## WHAT TO DO
[1] In the message about the tc offload patch, reproduce the passage starting at "diff --git a/lib/netdev-offload-tc.c" and ending at "ovs_u128 *ufid, struct tcf_id *id)", swapping each "tcf_id" for "tc_filter_id".
[2] Carry on the message about the tc offload patch from the point where it stops.

***** READING TEXT *****

Thanks for the details, and I think the problem is a bit more complex.

As in theory duplicate ufid's could exist (guess even on the same port ;).
We could also fix this by including the interface in the lookup, in 
get_ufid_tc_mapping()?
For example something like this:

diff --git a/lib/netdev-offload-tc.c b/lib/netdev-offload-tc.c
index 12d0a9af3..8be3c5dc3 100644
--- a/lib/netdev-offload-tc.c
+++ b/lib/netdev-offload-tc.c
@@ -239,14 +239,15 @@ add_ufid_tc_mapping(struct netdev *netdev, const ovs_u128 
*ufid,
  * Otherwise returns the error.
  */
 static int
-get_ufid_tc_mapping(const ovs_u128 *ufid, struct tcf_id *id)
+get_ufid_tc_mapping(struct netdev *netdev, const ovs_u128 *ufid,
+                    struct tcf_id *id)
 {
     size_t ufid_hash = hash_bytes(ufid, sizeof *ufid, 0);
     struct ufid_tc_data *data;

     ovs_mutex_lock(&ufid_lock);
     HMAP_FOR_EACH_WITH_HASH (data, ufid_to_tc_node, ufid_hash, &ufid_to_tc) {
-        if (ovs_u128_equals(*ufid, data->ufid)) {
+        if (netdev == data->netdev && ovs_u128_equals(*ufid, data->ufid) ) {
             *id = data->id;
             ovs_mutex_unlock(&ufid_lock);
             return 0;
@@ -1943,7 +1944,7 @@ netdev_tc_flow_put(struct netdev *netdev, struct match 
*match,
         return EOPNOTSUPP;
     }

-    if (get_ufid_tc_mapping(ufid, &id) == 0) {
+    if (get_ufid_tc_mapping(netdev, ufid, &id) == 0) {
         VLOG_DBG_RL(&rl, "updating old handle: %d prio: %d",
                     id.handle, id.prio);
         info->tc_modify_flow_deleted = !del_filter_and_ufid_mapping(&id, ufid);
@@ -1986,7 +1987,7 @@ netdev_tc_flow_get(struct netdev *netdev,
     struct tcf_id id;
     int err;

-    err = get_ufid_tc_mapping(ufid, &id);
+    err = get_ufid_tc_mapping(netdev, ufid, &id);
     if (err) {
         return err;
     }
@@ -2013,7 +2014,7 @@ netdev_tc_flow_get(struct netdev *netdev,
 }

 static int
-netdev_tc_flow_del(struct netdev *netdev OVS_UNUSED,
+netdev_tc_flow_del(struct netdev *netdev,
                    const ovs_u128 *ufid,
                    struct dpif_flow_stats *stats)

***** DATASET EXTRACT *****

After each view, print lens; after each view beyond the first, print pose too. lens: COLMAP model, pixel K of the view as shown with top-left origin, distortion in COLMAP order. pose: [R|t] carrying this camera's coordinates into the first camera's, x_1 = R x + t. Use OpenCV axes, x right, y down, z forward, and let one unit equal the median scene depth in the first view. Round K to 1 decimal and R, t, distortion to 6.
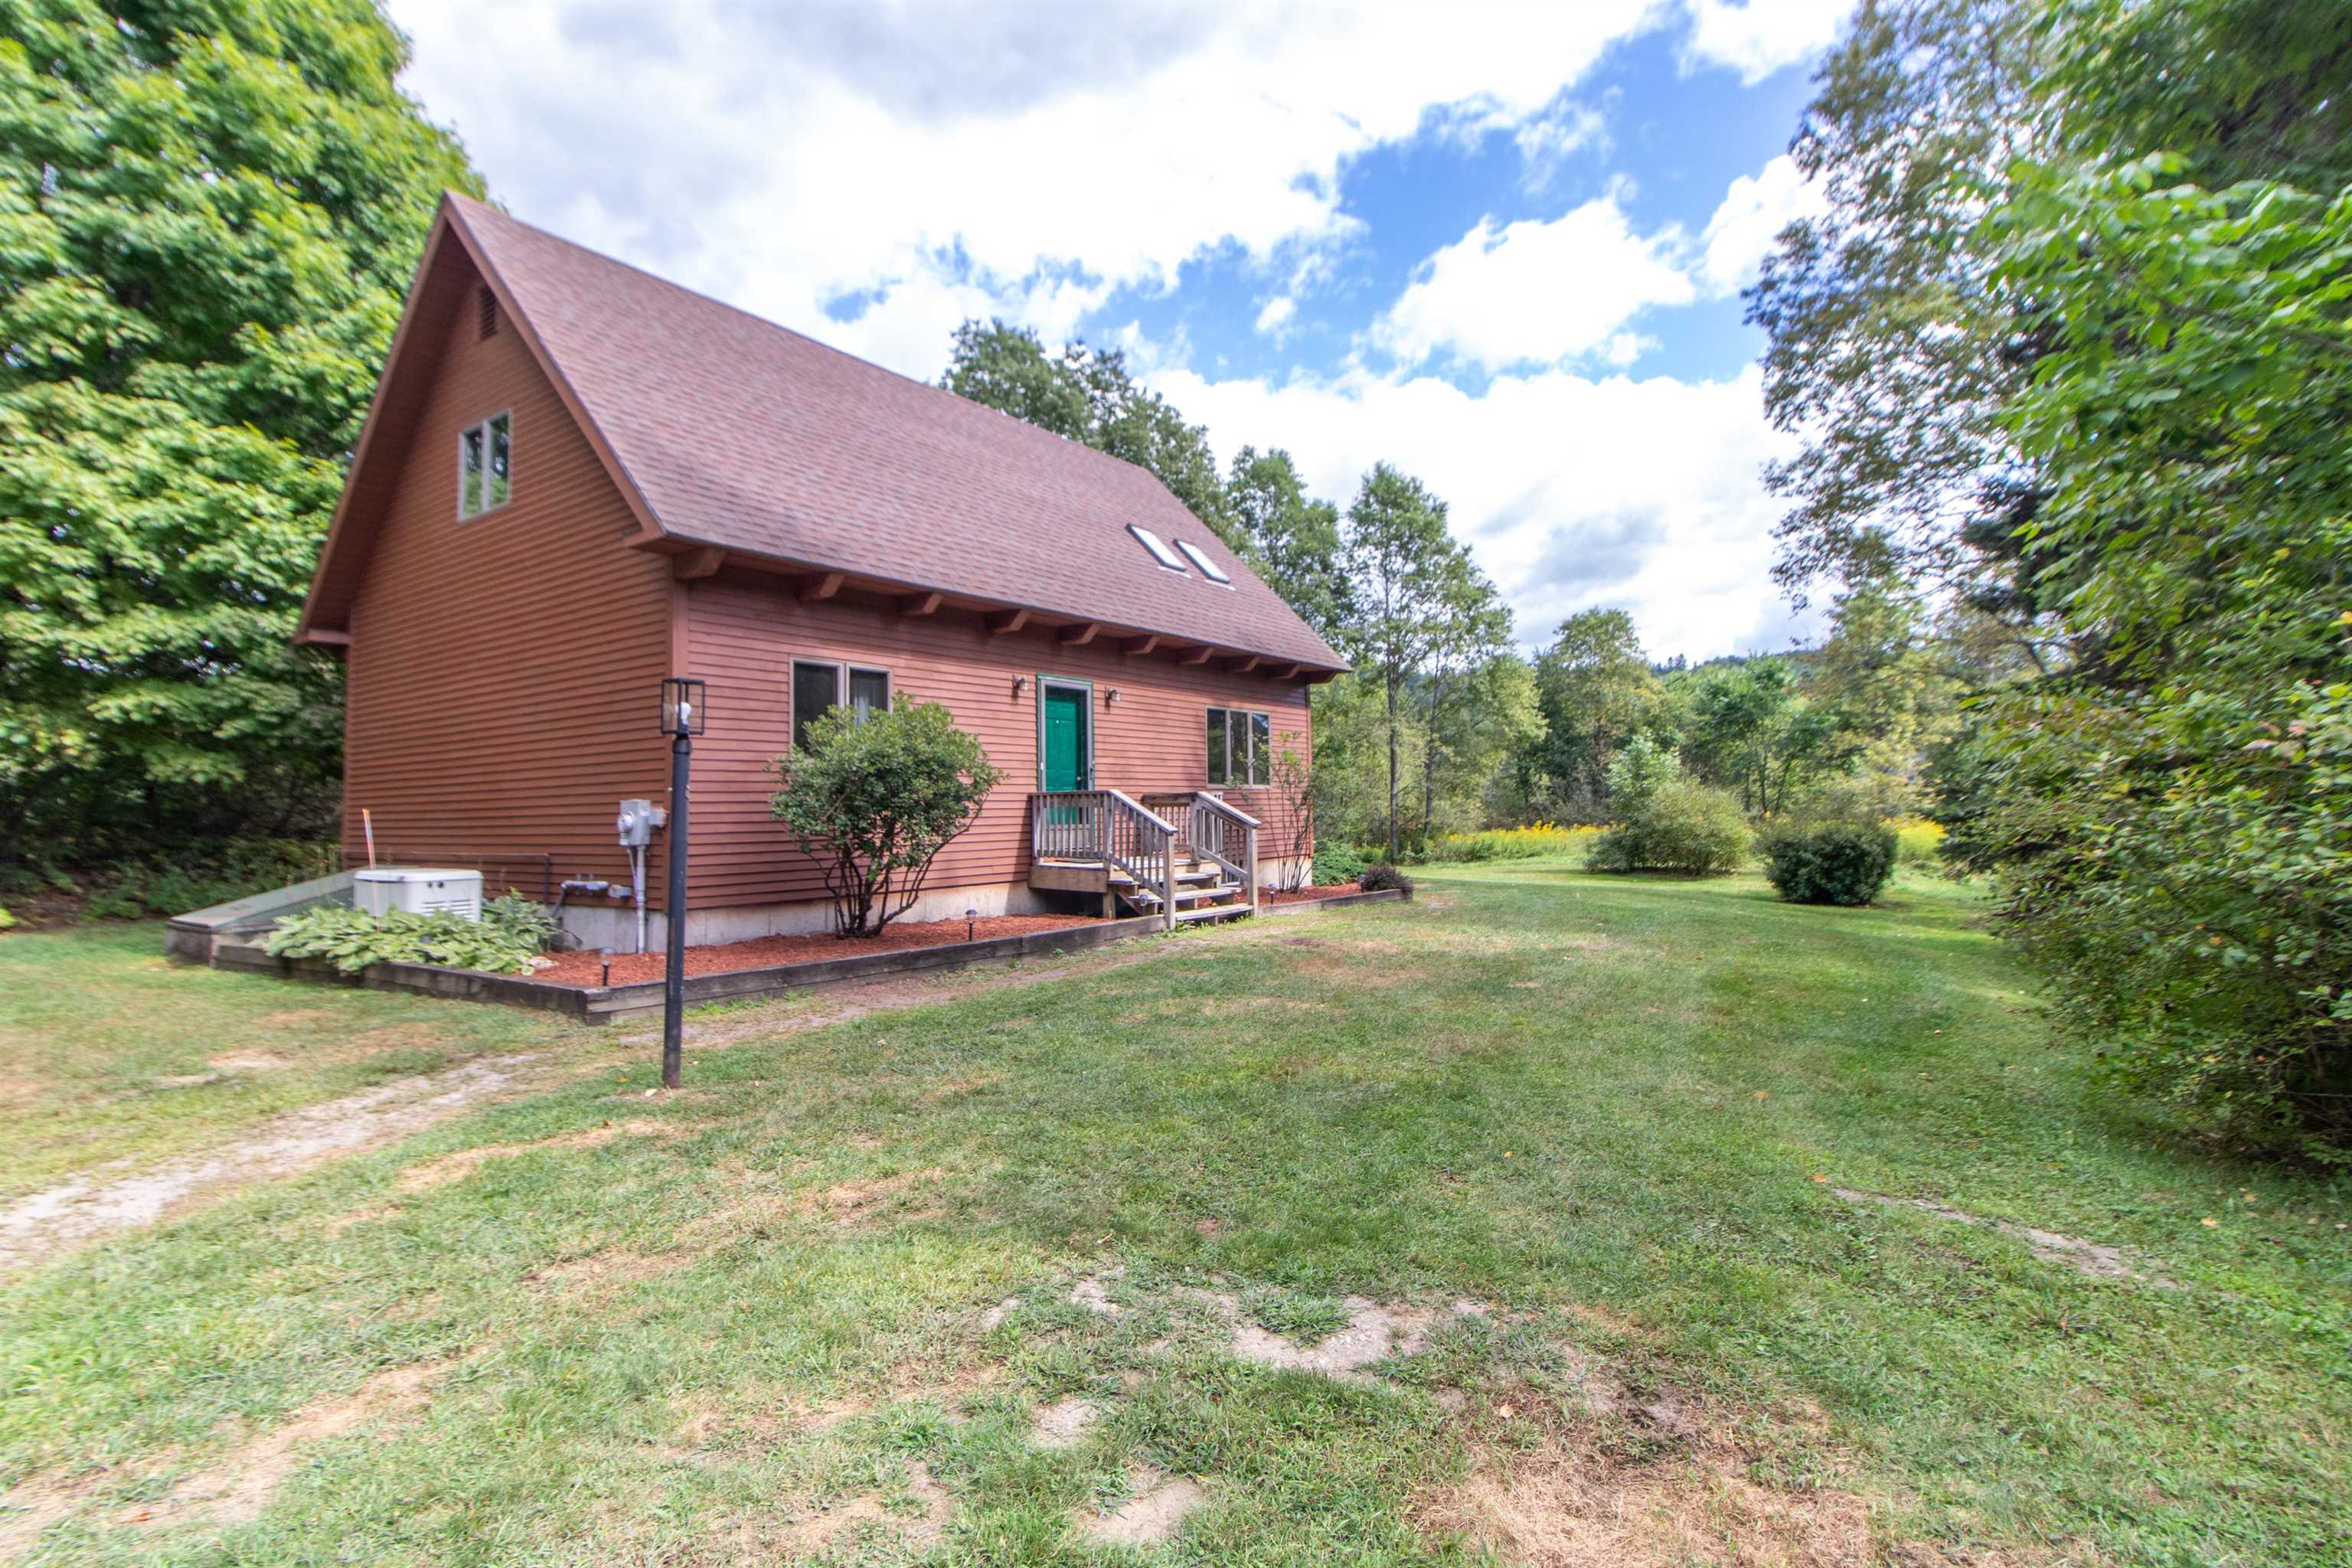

*****

## ANSWERS BY ITEM
[1]
diff --git a/lib/netdev-offload-tc.c b/lib/netdev-offload-tc.c
index 12d0a9af3..8be3c5dc3 100644
--- a/lib/netdev-offload-tc.c
+++ b/lib/netdev-offload-tc.c
@@ -239,14 +239,15 @@ add_ufid_tc_mapping(struct netdev *netdev, const ovs_u128 
*ufid,
  * Otherwise returns the error.
  */
 static int
-get_ufid_tc_mapping(const ovs_u128 *ufid, struct tc_filter_id *id)

[2]
 {
@@ -2021,7 +2022,7 @@ netdev_tc_flow_del(struct netdev *netdev OVS_UNUSED,
     struct tcf_id id;
     int error;

-    error = get_ufid_tc_mapping(ufid, &id);
+    error = get_ufid_tc_mapping(netdev, ufid, &id);
     if (error) {
         return error;
     }

Hover this does not fix the root cause (same with your fix below). We need a 
way to delete these stale mappings. Maybe we can watch some netlink messages, 
or re-use the netdev layer, but I think we hold a reference in the mapping so 
we won't delete either.

I think this is what we should try to fix, not working around the leftover 
entries.

>>> Fixes: dd8ca104acd7 ("netdev-tc-offloads: Don't delete ufid mapping if fail 
>>> to delete filter")))
>>> Signed-off-by: Tao Liu <thomas....@ucloud.cn>
>>> ---
>>>  lib/netdev-offload-tc.c | 37 ++++++++++++++++++++++---------------
>>>  1 file changed, 22 insertions(+), 15 deletions(-)
>>>
>>> diff --git a/lib/netdev-offload-tc.c b/lib/netdev-offload-tc.c
>>> index 12d0a9af3..e9dd66790 100644
>>> --- a/lib/netdev-offload-tc.c
>>> +++ b/lib/netdev-offload-tc.c
>>> @@ -167,6 +167,9 @@ struct ufid_tc_data {
>>>      struct netdev *netdev;
>>>  };
>>>
>>> +static void parse_tc_flower_to_stats(struct tc_flower *flower,
>>> +                                     struct dpif_flow_stats *stats);
>>> +
>>>  static void
>>>  del_ufid_tc_mapping_unlocked(const ovs_u128 *ufid)
>>>  {
>>> @@ -200,11 +203,24 @@ del_ufid_tc_mapping(const ovs_u128 *ufid)
>>>
>>>  /* Wrapper function to delete filter and ufid tc mapping */
>>>  static int
>>> -del_filter_and_ufid_mapping(struct tcf_id *id, const ovs_u128 *ufid)
>>> +del_filter_and_ufid_mapping(struct tcf_id *id, const ovs_u128 *ufid,
>>> +                            struct dpif_flow_stats *stats)
>>>  {
>>> -    int err;
>>> +    struct tc_flower flower;
>>> +    int err = 0, get_err;
>>> +
>>> +    get_err = tc_get_flower(id, &flower);
>>> +    if (!get_err) {
>>
>> We should definitely add a comment here explaining the reasoning behind 
>> doing the get first and then the delete!
>>
> Will add it.
>
>> However, it’s still not clear to me why this change does not undo, 
>> dd8ca104acd7?
>>
>> Because tc_get_flower() just finds out if the entry with the ID exists in 
>> the kernel, and than only try to delete it.
>>
>> For this can you just not check a specific return value in the 
>> tc_del_filter() call?
>>
>> I assume dd8ca104acd7 just want to skip removing the del_ufid_tc_mapping() 
>> if the entry does NOT exist in the kernel?
>> If not maybe Jianbo can explain a bit more the corner case, or maybe has a 
>> test case for this?
>>
> commit dd8ca104acd7 prevents the case of mapping deleted but filter exists
> in kernel(del fails). This patch includes both caeses of the inconsistency.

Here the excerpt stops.